Stadtrat Kurt Hähnichen (CDU) stimmte für die Umgestaltung der Hauptstraße - und damit auch für die Pflanzkübel. Deren Größe hat ihn aber doch überrascht, sagt er.  © Sebastian Schultz

Platzprobleme allerdings hat es schon vorher gegeben. Die Kehrmaschine kam am Dienstag erst einmal nicht zwischen den Kübeln durch, berichten Augenzeugen. Außerdem befürchten Anwohner, dass die Behälter abermals als Müllkippe und Aschenbecher missbraucht werden, wie ihre kleineren Vorgänger. 

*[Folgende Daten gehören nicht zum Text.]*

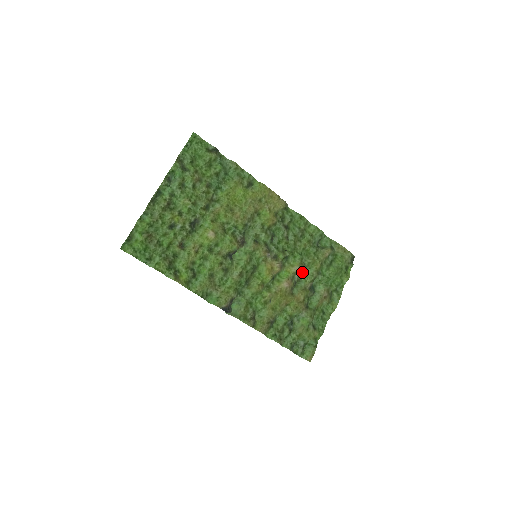
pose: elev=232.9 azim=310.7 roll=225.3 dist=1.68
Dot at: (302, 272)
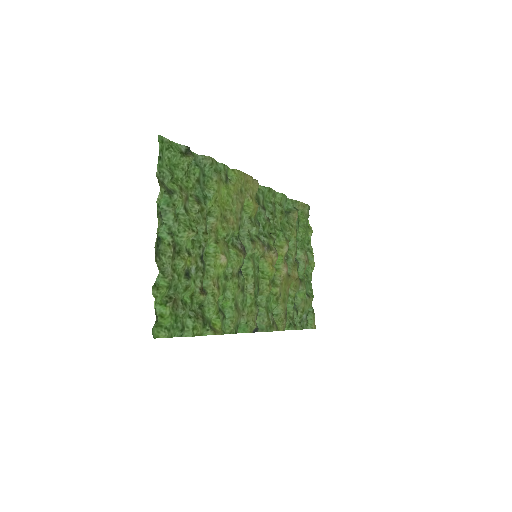
Dot at: occluded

Stadtverwaltung bittet um Geduld

Der Oberbürgermeister bittet in dem Zusammenhang um Geduld. "Wir werden die Behälter jetzt bis März bepflanzen und schauen, wie es dann aussieht", sagt Marco Müller. Geplant sind als kleine Bäume oder Sträucher Felsenbirnen und als sogenannte Unterpflanzung Storchschnabel und Frauenmantel. Einige Kommentatoren auf Facebook sehen die Sache ähnlich. Tino Roßberg, der einst in Riesa für Stadtmarketing zuständig war, schreibt etwa: "Es gibt eine Regel beim Gestalten, Entwerfen, Erschaffen, die besagt, dass sich das Bild erst aus der Summe der Teile ergibt." Seiner Ansicht nach besteht Hoffnung, dass sich das Bild noch bessert. "Ideal sieht für mich anders aus, aber ich warte mit einer endgültigen Meinung ab, bis alles komplett ist. Quasi mit Baum und Borke."

Müllers Aussage lässt zumindest den Schluss zu, dass der Standort der 15 Blumenkübel entlang der Hauptstraße noch im Detail verändert werden könnte. Darauf hofft auch Kurt Hähnichen. Man sollte den Mut haben, "ohne Schuldzuweisungen zu schauen: War das tatsächlich das, was wir beschlossen haben?" Aus seiner Sicht bräuchte es noch einmal eine Begehung, um gegebenenfalls reagieren zu können. Ob so etwas noch einmal geplant ist, war am Freitag von der Stadtverwaltung zunächst nicht zu erfahren. 

Nachträglich den Standort zu verändern, dürfte jedenfalls schwierig werden: Sind sie einmal befüllt, soll ein einzelner Kübel bis zu sechs Tonnen schwer sein, heißt es.